The 4 Tenants of Advice explain why advice doesn’t help you.
“Listen to me and take my advice.” – Random Guru.
Someone that says this to a wide audience has no concepts of the main tenants of advice, which is for you to:
A) Find the right person to listen to,
B) Ask the right questions,
C) Know yourself to know ‘where you are’ to adhere to those answers,
D) Know yourself even further to know if you’re listening to advice based on a “you” that doesn’t exist yet.
The last tenant of taking advice is rarely discussed. And these 4 aspects consider that you’ve got your goal correctly picked – which it rarely is (eg. “How do I make a million bucks?” sounds like the goal, but the real goal was to be respected by your spouse, and a million bucks won’t actually achieve that.)
Asking the right questions to the right person –
Are you asking a virtuoso something that anyone at much lower levels could answer? You wouldn’t ask Ed Sheeran what his advice would be to learn the C Major scale is – you can get that elsewhere very easily. Also, asking Ed Mylett for mindset advice also might be a very high level thing to ask, and probably not nearly as good considering he may be the most valuable at low level (detailed) business questions.
You wouldn’t ask Arnold Schwarzenegger if he thinks eating cake is a good idea, because you already know the answer. More importantly, you’re not at the level that could even ask Arnold a good question such as, “Should I take 25g or 40g of Anadrol steroids?”
This is why the people you idolize aren’t always the best mentors.
Therefore, you just need both someone at your ultimate goal and also someone a few steps ahead of you, because beyond that you’re not going to ask the right questions anyway in all likelihood to someone far beyond you.
So, you found the right person to ask, you asked them for the right piece of advice, and finally you need to consider,
Are you needing advice for who you are, or who you want to be?
If a 400 lbs dude asks you for advice on getting healthy fastest way possible, the correct answer is to work out 7 days a week and have a perfectly strict diet. But the best answer is to tell them just to stop eating an entire cake every day – if he’d just stop pigging out, that would help tremendously without even stepping in a gym.
They can handle the baby step advice and actually do it, whereas the other advice that’s better, that’s even directly tailored to them, is probably useless since they won’t listen. I addressed knowing who you are as the most important part of hearing advice here.
Someone called in and asked Mike Rowe from Dirty Jobs advice juggling the 3 businesses he was trying to start up and his job. Mike told him to just pick one thing and focus on it. That’s good advice. But Gary Vee might tell him even “better” advice by telling him to manage his time better, work harder, and get all 3 things done. One piece of advice caters to an idealized self (Gary Vee) and the other to the actual self (Rowe).

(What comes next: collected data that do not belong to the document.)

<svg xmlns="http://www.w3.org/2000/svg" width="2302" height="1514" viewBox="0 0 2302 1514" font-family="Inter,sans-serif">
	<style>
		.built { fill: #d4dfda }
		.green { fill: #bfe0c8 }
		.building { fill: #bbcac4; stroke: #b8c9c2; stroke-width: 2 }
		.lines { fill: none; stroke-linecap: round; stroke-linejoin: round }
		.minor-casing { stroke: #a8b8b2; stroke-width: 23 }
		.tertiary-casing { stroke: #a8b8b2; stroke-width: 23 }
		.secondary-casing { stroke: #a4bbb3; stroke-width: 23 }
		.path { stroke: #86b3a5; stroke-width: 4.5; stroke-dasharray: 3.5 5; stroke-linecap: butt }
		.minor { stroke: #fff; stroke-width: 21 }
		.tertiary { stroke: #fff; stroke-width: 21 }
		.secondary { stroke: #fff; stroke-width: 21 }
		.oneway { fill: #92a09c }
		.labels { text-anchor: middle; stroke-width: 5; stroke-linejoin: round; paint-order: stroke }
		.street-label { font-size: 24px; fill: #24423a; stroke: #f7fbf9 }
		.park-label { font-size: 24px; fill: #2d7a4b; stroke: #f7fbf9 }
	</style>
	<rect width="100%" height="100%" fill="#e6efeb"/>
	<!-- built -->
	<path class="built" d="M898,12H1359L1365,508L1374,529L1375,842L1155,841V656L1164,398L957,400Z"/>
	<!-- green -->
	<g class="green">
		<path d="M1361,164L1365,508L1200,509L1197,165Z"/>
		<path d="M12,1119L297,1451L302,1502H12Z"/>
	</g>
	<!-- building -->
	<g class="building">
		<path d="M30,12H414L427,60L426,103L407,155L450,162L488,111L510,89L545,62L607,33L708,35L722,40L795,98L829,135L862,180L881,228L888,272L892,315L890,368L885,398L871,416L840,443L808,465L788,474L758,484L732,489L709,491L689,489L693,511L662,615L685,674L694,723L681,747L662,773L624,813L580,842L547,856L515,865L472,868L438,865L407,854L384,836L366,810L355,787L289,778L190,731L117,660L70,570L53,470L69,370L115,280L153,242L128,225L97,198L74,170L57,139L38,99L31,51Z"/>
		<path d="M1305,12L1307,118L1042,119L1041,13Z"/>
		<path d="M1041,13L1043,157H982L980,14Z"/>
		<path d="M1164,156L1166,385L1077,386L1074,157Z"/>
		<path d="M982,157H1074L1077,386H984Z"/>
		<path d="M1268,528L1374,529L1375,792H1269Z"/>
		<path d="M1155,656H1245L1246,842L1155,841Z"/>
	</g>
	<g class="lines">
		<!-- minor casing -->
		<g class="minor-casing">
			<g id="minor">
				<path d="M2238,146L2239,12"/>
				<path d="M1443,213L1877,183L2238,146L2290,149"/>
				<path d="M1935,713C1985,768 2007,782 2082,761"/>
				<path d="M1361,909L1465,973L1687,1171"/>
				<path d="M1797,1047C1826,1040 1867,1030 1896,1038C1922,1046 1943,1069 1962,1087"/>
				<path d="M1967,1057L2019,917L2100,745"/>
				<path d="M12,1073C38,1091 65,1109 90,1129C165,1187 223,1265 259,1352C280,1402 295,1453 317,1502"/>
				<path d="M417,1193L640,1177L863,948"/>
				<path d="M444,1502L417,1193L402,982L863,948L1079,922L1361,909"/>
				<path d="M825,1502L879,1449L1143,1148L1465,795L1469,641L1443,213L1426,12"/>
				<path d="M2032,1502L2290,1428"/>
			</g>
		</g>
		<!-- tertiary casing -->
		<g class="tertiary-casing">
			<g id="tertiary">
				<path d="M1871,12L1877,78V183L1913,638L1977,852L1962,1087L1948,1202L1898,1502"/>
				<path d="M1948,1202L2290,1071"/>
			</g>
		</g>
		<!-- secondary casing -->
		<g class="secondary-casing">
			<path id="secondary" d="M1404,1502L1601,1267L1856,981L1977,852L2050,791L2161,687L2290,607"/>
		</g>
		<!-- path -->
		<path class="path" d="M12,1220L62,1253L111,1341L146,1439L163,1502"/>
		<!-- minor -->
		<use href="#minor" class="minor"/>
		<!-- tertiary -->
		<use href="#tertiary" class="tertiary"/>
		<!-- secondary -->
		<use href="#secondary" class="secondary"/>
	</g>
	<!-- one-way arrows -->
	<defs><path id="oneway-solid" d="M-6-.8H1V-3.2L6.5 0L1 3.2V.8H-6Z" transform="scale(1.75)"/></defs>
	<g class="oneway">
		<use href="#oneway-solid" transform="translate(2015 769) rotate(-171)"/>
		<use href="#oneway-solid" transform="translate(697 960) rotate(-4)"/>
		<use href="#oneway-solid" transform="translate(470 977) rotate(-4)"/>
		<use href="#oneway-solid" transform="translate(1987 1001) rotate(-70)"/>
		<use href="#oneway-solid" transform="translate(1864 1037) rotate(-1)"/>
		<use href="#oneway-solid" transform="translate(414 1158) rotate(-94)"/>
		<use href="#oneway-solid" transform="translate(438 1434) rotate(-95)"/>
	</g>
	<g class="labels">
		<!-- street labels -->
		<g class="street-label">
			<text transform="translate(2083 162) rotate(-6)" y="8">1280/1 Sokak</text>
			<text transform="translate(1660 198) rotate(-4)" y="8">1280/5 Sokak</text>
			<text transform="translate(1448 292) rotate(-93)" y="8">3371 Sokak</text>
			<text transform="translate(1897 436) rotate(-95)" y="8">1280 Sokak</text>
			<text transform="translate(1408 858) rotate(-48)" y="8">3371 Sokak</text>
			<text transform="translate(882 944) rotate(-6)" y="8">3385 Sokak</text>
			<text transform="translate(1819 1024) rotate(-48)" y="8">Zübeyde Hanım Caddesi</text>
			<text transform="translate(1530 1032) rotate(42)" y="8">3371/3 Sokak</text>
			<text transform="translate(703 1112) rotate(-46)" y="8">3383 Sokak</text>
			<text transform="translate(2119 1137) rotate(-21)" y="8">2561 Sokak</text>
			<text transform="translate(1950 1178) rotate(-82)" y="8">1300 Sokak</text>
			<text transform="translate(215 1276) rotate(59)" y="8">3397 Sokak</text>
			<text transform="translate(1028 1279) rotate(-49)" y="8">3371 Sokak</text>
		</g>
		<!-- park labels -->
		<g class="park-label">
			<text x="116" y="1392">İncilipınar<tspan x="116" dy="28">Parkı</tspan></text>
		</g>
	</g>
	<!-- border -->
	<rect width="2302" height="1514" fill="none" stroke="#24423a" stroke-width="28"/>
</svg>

Usually advice to an Idealized Self is worthless, even if it’s “better.”
If your goal is to get to Florida to live next to Tony Robbins, the steps then are:
a) Knowing that Tony Robbin’s lives in Florida is important. Getting advice from Tony on how to get to Florida is a bad use of his expertise. Therefore finding someone that has lived in Florida is someone best to listen to.
b) Asking the right question since “what roads to take” to get to Florida is a better question than “what shoes won’t wear out” on a cross country hike.
c) Know where you are mentally / physically. If someone says, “Take these roads to get there,” that might be bad advice if they knew you lived in Hawaii.
d) Know who you are. The best advice of “hiring a charter jet” is the fastest way to achieve your goal, but it doesn’t matter if you know you won’t actually take that advice. And knowing that you’re too broke to actually even spend gas money to even drive won’t help either. You realize the only advice you’ll take is one that involves hitchhiking for free.
This is why it’s so hard to get help.
People needing help are asking the wrong question, for the wrong goal, to the wrong person, for the wrong personal situation, and they have the guise of being someone they’re not.
Consider 2 audience questions: 1) How do I get to $1M in sales? vs 2) I’m making $900k currently, but am lazy and need to know how to get to $1M?
The answers there are going to be very different, despite the same person answering them and despite the same goal.
What good advice have you gotten from someone was worthless because of something being wrong with the 4 Tenants of Advice?